This album has simmered away in the background since I got it last October waiting for the right moment to fully assault itself on my senses. This is a fairly remarkable project, propelled by an often dense multi-instrumental mix of guitar, saxes and trumpet but dominated by the highly recognisable voice of Carla Diratz. Carla will be familiar to Facelift readers as the chanteuse on the superb ‘Diratz’ album alongside Dave Newhouse and Brett Hart, but also various other pared down releases over the past few years. For added Facelift interest, the bass player throughout is Gong’s Dave Sturt.
Where to start: it’s not just my recent live flirtation with Van der Graaf Generator which puts that band at the forefront of comparisons with the Archers of Sorrow, ‘The Scale’ is testing, progressive music refusing to adhere to any known category.
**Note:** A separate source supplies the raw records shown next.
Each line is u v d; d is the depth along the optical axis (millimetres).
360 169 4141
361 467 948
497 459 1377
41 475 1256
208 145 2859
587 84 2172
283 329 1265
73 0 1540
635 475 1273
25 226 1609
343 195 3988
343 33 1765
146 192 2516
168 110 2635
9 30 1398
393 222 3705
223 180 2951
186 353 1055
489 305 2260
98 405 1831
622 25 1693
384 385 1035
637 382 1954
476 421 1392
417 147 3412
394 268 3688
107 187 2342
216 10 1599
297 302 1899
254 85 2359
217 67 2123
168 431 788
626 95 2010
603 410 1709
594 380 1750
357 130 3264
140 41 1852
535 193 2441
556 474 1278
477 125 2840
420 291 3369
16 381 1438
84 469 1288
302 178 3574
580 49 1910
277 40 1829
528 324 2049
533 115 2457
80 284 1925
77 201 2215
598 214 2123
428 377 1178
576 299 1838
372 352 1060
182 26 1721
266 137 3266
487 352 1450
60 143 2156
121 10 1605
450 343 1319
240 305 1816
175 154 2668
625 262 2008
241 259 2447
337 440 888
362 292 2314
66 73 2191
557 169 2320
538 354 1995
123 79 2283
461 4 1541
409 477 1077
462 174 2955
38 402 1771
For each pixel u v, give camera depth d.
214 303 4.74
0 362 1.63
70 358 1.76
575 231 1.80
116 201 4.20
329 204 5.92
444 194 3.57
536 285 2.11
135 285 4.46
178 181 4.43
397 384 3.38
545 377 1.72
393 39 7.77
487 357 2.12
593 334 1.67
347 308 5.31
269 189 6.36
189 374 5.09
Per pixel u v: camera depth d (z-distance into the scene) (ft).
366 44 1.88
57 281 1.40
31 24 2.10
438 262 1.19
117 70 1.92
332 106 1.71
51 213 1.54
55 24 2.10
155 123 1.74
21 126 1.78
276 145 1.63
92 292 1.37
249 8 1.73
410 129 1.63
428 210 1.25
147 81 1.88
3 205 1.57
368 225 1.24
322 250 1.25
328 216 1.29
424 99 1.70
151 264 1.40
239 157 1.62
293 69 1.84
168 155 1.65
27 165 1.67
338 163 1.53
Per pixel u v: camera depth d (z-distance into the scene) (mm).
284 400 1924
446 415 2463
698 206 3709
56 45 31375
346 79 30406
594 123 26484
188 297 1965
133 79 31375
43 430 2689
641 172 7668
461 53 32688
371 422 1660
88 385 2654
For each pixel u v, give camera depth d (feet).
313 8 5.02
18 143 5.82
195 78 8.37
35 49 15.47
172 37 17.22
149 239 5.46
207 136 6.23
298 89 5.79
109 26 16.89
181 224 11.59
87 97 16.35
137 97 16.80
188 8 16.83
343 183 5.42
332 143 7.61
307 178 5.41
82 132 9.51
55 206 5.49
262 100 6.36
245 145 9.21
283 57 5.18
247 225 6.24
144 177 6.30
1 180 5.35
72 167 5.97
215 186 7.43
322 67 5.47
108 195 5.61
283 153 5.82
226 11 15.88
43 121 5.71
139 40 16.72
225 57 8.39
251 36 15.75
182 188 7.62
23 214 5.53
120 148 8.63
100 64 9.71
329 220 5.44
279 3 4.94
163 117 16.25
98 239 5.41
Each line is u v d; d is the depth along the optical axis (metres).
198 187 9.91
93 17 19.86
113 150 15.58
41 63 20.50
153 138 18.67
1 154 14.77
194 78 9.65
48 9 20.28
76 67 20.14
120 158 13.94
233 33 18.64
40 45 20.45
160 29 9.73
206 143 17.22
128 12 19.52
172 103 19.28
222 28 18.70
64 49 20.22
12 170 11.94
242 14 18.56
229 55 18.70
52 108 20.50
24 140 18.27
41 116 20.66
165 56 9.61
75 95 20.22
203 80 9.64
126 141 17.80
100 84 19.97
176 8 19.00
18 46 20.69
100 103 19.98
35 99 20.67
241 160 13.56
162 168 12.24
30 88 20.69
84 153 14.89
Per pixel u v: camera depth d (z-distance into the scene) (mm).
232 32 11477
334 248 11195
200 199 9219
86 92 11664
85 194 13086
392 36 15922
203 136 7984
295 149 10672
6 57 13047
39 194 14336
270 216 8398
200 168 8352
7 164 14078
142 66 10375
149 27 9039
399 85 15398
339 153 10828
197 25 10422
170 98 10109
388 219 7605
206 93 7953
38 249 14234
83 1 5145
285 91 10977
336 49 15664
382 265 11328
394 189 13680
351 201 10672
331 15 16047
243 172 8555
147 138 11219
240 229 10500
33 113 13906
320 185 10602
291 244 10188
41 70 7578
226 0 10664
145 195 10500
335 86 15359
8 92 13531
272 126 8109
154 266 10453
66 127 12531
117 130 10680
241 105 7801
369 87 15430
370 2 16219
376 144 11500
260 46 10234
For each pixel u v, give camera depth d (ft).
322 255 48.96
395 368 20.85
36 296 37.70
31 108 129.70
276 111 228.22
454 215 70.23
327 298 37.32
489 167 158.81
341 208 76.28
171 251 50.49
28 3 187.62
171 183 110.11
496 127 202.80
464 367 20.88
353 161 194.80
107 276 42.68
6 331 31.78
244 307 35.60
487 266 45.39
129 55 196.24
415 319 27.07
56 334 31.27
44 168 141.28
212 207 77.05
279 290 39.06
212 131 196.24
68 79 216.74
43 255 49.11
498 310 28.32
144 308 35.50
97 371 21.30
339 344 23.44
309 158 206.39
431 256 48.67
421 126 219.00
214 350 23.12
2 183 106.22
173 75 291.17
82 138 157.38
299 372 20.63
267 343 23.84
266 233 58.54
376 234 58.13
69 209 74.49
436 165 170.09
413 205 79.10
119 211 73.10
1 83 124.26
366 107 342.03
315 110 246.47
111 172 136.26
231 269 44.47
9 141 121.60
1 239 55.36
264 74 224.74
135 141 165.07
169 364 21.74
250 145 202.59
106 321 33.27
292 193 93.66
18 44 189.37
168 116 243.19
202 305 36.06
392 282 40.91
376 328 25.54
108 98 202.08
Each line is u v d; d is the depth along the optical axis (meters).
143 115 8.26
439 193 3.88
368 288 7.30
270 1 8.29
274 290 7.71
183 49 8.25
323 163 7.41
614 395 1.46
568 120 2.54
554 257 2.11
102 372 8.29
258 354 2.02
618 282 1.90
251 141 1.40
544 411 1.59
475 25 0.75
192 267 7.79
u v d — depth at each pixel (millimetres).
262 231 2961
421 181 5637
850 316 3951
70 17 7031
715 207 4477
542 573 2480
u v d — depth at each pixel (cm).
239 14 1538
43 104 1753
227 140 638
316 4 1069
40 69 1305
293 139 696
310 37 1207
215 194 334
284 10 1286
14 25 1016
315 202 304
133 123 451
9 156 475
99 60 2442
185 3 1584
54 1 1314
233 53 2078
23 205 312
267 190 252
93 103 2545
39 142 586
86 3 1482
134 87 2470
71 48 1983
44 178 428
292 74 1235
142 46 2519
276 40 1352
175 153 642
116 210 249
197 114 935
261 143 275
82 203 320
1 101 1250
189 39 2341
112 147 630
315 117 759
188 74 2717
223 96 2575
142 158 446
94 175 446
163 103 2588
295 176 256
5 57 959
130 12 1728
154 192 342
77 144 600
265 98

Diratz’s voice is abrasive, heartfelt and often chills to the core; Martin Archer adds dual saxophone lines (on the eponymous opener at least) which recall David Jackson at his most melodic and often the guitar is thrashy, distorted and rocks out Hammill style.
But these are probably lazy comparisons: for the most part ‘The Scale’ finds a middle ground between structure and improvisation, as does much of Diratz’s work. For me the highlights are the relatively simple song lines and extremely catchy lines of ‘I Am With You’, but also ‘Dove Mi Hai Lasciate’ – (ecclesiastical trip hop anyone?) where the clearly defined backdrop just brings out the voice in more focus. I read somewhere else that Carla Diratz is unusual in that she can fluently switch between English and French in terms not just of delivery but in lyrical composition; add to that a florid smattering of Italian on ‘Dove’ and we find that as with the spine-tingling ‘Random Night’ on the Diratz album, those linguistics particularly suit her vocal palette. The searing guitar motif which lingers long after the main part of ‘Teen Dance’ has finished will also stick in your mind, whilst ‘Desert Prayer’ brings the album to a raucous grooving conclusion.
The guitar of Nick Robinson is superb throughout, no better than on the clipped rhythms of ‘I Am With You’ although he also opens up too Holdsworth style as a soloist for the final track. Best of the more unstructured pieces is ‘Mother’, a real pastiche of muted trumpet and guitar acoustics which opens out into an almost minstrellish fanfare, its storybook qualities putting me in mind of Gilli Smyth, whilst ‘The Nature of a Child’ has a slow Tortoise-like burn. Lots else to delve into here, not least the 3 ‘Etudes’, stark piano backdrops for the Diratz voice, and special mention should be given to the exceptional trumpet work of Charlotte Keefe in all its many guises. So much more as yet unexplored, testament to an album of real depth and complexity and an excellent showcase for the longstanding, innovative and somewhat underrecognized Discus label.